— SHORT PROBLEM —
Could you write out the data below again, swapping every "locality" for "site" and leaving everything else unchanged?

— GIVEN ENTRIES —
────────────────

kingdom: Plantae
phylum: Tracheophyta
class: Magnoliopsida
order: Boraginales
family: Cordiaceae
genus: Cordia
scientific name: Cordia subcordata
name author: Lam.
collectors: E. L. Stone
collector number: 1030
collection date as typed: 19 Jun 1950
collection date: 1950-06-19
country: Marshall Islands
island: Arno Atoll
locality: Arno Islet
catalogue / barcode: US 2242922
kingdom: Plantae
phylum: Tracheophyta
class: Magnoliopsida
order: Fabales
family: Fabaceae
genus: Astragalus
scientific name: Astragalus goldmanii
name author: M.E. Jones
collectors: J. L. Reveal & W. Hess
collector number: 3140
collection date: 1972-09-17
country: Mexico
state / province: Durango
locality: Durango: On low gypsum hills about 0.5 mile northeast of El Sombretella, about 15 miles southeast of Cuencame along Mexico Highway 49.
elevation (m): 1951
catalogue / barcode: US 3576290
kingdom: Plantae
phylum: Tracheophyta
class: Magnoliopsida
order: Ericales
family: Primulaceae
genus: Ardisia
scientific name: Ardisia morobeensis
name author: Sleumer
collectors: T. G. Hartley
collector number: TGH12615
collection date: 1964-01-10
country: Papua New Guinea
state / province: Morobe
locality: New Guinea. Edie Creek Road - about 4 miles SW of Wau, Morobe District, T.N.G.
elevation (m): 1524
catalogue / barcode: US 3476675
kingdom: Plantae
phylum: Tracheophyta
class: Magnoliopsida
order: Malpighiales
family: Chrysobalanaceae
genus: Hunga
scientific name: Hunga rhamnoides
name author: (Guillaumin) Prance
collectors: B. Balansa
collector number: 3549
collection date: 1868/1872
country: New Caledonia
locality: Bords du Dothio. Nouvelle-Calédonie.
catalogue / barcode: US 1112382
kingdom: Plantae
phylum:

────────────────

— ANSWER TO THE EXERCISE —
kingdom: Plantae
phylum: Tracheophyta
class: Magnoliopsida
order: Boraginales
family: Cordiaceae
genus: Cordia
scientific name: Cordia subcordata
name author: Lam.
collectors: E. L. Stone
collector number: 1030
collection date as typed: 19 Jun 1950
collection date: 1950-06-19
country: Marshall Islands
island: Arno Atoll
site: Arno Islet
catalogue / barcode: US 2242922
kingdom: Plantae
phylum: Tracheophyta
class: Magnoliopsida
order: Fabales
family: Fabaceae
genus: Astragalus
scientific name: Astragalus goldmanii
name author: M.E. Jones
collectors: J. L. Reveal & W. Hess
collector number: 3140
collection date: 1972-09-17
country: Mexico
state / province: Durango
site: Durango: On low gypsum hills about 0.5 mile northeast of El Sombretella, about 15 miles southeast of Cuencame along Mexico Highway 49.
elevation (m): 1951
catalogue / barcode: US 3576290
kingdom: Plantae
phylum: Tracheophyta
class: Magnoliopsida
order: Ericales
family: Primulaceae
genus: Ardisia
scientific name: Ardisia morobeensis
name author: Sleumer
collectors: T. G. Hartley
collector number: TGH12615
collection date: 1964-01-10
country: Papua New Guinea
state / province: Morobe
site: New Guinea. Edie Creek Road - about 4 miles SW of Wau, Morobe District, T.N.G.
elevation (m): 1524
catalogue / barcode: US 3476675
kingdom: Plantae
phylum: Tracheophyta
class: Magnoliopsida
order: Malpighiales
family: Chrysobalanaceae
genus: Hunga
scientific name: Hunga rhamnoides
name author: (Guillaumin) Prance
collectors: B. Balansa
collector number: 3549
collection date: 1868/1872
country: New Caledonia
site: Bords du Dothio. Nouvelle-Calédonie.
catalogue / barcode: US 1112382
kingdom: Plantae
phylum:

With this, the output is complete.